** INSTRUCTION **
Each entry is to be printed again word for word.

(Dataset entries)

⟨

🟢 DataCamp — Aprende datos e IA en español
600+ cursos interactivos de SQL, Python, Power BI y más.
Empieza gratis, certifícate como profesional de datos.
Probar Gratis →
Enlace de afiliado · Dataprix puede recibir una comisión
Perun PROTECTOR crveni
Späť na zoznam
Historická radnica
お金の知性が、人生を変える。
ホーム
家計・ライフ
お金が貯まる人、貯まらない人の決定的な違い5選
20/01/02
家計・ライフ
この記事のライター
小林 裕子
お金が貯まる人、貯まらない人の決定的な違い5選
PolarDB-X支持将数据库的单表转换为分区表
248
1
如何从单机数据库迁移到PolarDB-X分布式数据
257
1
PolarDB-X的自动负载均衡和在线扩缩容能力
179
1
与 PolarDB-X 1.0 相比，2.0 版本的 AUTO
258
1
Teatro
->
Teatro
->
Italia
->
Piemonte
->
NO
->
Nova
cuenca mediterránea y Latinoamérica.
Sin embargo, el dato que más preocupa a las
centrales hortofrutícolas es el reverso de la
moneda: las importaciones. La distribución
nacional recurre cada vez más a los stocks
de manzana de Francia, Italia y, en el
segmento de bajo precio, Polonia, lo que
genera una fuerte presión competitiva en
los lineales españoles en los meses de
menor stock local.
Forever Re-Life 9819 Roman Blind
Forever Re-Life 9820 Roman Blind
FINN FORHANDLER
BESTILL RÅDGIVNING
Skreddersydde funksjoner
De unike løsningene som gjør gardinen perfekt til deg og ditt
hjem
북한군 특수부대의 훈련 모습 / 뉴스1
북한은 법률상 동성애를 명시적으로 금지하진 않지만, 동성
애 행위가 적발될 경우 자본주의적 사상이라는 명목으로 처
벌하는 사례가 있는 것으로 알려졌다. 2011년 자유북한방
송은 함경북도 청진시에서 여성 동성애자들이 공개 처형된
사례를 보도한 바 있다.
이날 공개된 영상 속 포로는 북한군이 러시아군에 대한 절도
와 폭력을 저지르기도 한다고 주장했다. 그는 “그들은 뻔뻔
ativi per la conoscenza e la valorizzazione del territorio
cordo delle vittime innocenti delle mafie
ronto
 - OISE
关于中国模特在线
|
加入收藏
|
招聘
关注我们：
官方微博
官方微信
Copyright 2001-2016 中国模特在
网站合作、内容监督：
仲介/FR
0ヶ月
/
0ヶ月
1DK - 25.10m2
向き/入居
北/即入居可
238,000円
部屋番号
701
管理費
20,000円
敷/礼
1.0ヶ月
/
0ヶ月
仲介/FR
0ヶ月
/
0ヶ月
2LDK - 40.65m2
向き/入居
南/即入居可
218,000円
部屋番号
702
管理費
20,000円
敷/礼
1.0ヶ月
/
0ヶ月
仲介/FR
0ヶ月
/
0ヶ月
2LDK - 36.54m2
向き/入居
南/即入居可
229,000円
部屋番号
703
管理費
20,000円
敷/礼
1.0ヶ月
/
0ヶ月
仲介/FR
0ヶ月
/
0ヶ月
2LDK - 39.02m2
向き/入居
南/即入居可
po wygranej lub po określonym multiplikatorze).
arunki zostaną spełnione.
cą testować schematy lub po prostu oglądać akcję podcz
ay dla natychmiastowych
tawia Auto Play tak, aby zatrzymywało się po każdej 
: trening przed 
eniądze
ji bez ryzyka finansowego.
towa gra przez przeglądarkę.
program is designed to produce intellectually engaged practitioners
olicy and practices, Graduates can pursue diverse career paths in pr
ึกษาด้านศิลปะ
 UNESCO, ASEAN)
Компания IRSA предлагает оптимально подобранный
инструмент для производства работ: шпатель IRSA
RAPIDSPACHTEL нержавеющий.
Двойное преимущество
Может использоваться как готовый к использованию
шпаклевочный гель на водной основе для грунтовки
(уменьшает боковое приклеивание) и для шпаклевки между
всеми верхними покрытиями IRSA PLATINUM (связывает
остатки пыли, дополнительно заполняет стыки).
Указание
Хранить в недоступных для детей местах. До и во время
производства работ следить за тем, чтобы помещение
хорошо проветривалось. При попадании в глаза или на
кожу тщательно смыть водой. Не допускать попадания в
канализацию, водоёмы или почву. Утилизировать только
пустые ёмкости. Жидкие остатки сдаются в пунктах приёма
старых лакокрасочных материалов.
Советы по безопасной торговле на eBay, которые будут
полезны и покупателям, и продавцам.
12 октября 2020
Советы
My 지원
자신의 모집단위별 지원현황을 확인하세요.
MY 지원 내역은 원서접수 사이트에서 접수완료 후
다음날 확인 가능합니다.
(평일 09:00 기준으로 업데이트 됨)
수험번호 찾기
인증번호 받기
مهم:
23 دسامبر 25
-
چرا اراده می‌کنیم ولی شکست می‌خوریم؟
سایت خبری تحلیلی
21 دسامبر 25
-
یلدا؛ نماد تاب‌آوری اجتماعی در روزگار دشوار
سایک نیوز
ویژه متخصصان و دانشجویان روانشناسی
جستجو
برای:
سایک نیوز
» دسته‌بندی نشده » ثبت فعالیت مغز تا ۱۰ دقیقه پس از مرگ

⟩

** OUTPUT OF THE EXERCISE **
🟢 DataCamp — Aprende datos e IA en español
600+ cursos interactivos de SQL, Python, Power BI y más.
Empieza gratis, certifícate como profesional de datos.
Probar Gratis →
Enlace de afiliado · Dataprix puede recibir una comisión
Perun PROTECTOR crveni
Späť na zoznam
Historická radnica
お金の知性が、人生を変える。
ホーム
家計・ライフ
お金が貯まる人、貯まらない人の決定的な違い5選
20/01/02
家計・ライフ
この記事のライター
小林 裕子
お金が貯まる人、貯まらない人の決定的な違い5選
PolarDB-X支持将数据库的单表转换为分区表
248
1
如何从单机数据库迁移到PolarDB-X分布式数据
257
1
PolarDB-X的自动负载均衡和在线扩缩容能力
179
1
与 PolarDB-X 1.0 相比，2.0 版本的 AUTO
258
1
Teatro
->
Teatro
->
Italia
->
Piemonte
->
NO
->
Nova
cuenca mediterránea y Latinoamérica.
Sin embargo, el dato que más preocupa a las
centrales hortofrutícolas es el reverso de la
moneda: las importaciones. La distribución
nacional recurre cada vez más a los stocks
de manzana de Francia, Italia y, en el
segmento de bajo precio, Polonia, lo que
genera una fuerte presión competitiva en
los lineales españoles en los meses de
menor stock local.
Forever Re-Life 9819 Roman Blind
Forever Re-Life 9820 Roman Blind
FINN FORHANDLER
BESTILL RÅDGIVNING
Skreddersydde funksjoner
De unike løsningene som gjør gardinen perfekt til deg og ditt
hjem
북한군 특수부대의 훈련 모습 / 뉴스1
북한은 법률상 동성애를 명시적으로 금지하진 않지만, 동성
애 행위가 적발될 경우 자본주의적 사상이라는 명목으로 처
벌하는 사례가 있는 것으로 알려졌다. 2011년 자유북한방
송은 함경북도 청진시에서 여성 동성애자들이 공개 처형된
사례를 보도한 바 있다.
이날 공개된 영상 속 포로는 북한군이 러시아군에 대한 절도
와 폭력을 저지르기도 한다고 주장했다. 그는 “그들은 뻔뻔
ativi per la conoscenza e la valorizzazione del territorio
cordo delle vittime innocenti delle mafie
ronto
 - OISE
关于中国模特在线
|
加入收藏
|
招聘
关注我们：
官方微博
官方微信
Copyright 2001-2016 中国模特在
网站合作、内容监督：
仲介/FR
0ヶ月
/
0ヶ月
1DK - 25.10m2
向き/入居
北/即入居可
238,000円
部屋番号
701
管理費
20,000円
敷/礼
1.0ヶ月
/
0ヶ月
仲介/FR
0ヶ月
/
0ヶ月
2LDK - 40.65m2
向き/入居
南/即入居可
218,000円
部屋番号
702
管理費
20,000円
敷/礼
1.0ヶ月
/
0ヶ月
仲介/FR
0ヶ月
/
0ヶ月
2LDK - 36.54m2
向き/入居
南/即入居可
229,000円
部屋番号
703
管理費
20,000円
敷/礼
1.0ヶ月
/
0ヶ月
仲介/FR
0ヶ月
/
0ヶ月
2LDK - 39.02m2
向き/入居
南/即入居可
po wygranej lub po określonym multiplikatorze).
arunki zostaną spełnione.
cą testować schematy lub po prostu oglądać akcję podcz
ay dla natychmiastowych
tawia Auto Play tak, aby zatrzymywało się po każdej 
: trening przed 
eniądze
ji bez ryzyka finansowego.
towa gra przez przeglądarkę.
program is designed to produce intellectually engaged practitioners
olicy and practices, Graduates can pursue diverse career paths in pr
ึกษาด้านศิลปะ
 UNESCO, ASEAN)
Компания IRSA предлагает оптимально подобранный
инструмент для производства работ: шпатель IRSA
RAPIDSPACHTEL нержавеющий.
Двойное преимущество
Может использоваться как готовый к использованию
шпаклевочный гель на водной основе для грунтовки
(уменьшает боковое приклеивание) и для шпаклевки между
всеми верхними покрытиями IRSA PLATINUM (связывает
остатки пыли, дополнительно заполняет стыки).
Указание
Хранить в недоступных для детей местах. До и во время
производства работ следить за тем, чтобы помещение
хорошо проветривалось. При попадании в глаза или на
кожу тщательно смыть водой. Не допускать попадания в
канализацию, водоёмы или почву. Утилизировать только
пустые ёмкости. Жидкие остатки сдаются в пунктах приёма
старых лакокрасочных материалов.
Советы по безопасной торговле на eBay, которые будут
полезны и покупателям, и продавцам.
12 октября 2020
Советы
My 지원
자신의 모집단위별 지원현황을 확인하세요.
MY 지원 내역은 원서접수 사이트에서 접수완료 후
다음날 확인 가능합니다.
(평일 09:00 기준으로 업데이트 됨)
수험번호 찾기
인증번호 받기
مهم:
23 دسامبر 25
-
چرا اراده می‌کنیم ولی شکست می‌خوریم؟
سایت خبری تحلیلی
21 دسامبر 25
-
یلدا؛ نماد تاب‌آوری اجتماعی در روزگار دشوار
سایک نیوز
ویژه متخصصان و دانشجویان روانشناسی
جستجو
برای:
سایک نیوز
» دسته‌بندی نشده » ثبت فعالیت مغز تا ۱۰ دقیقه پس از مرگ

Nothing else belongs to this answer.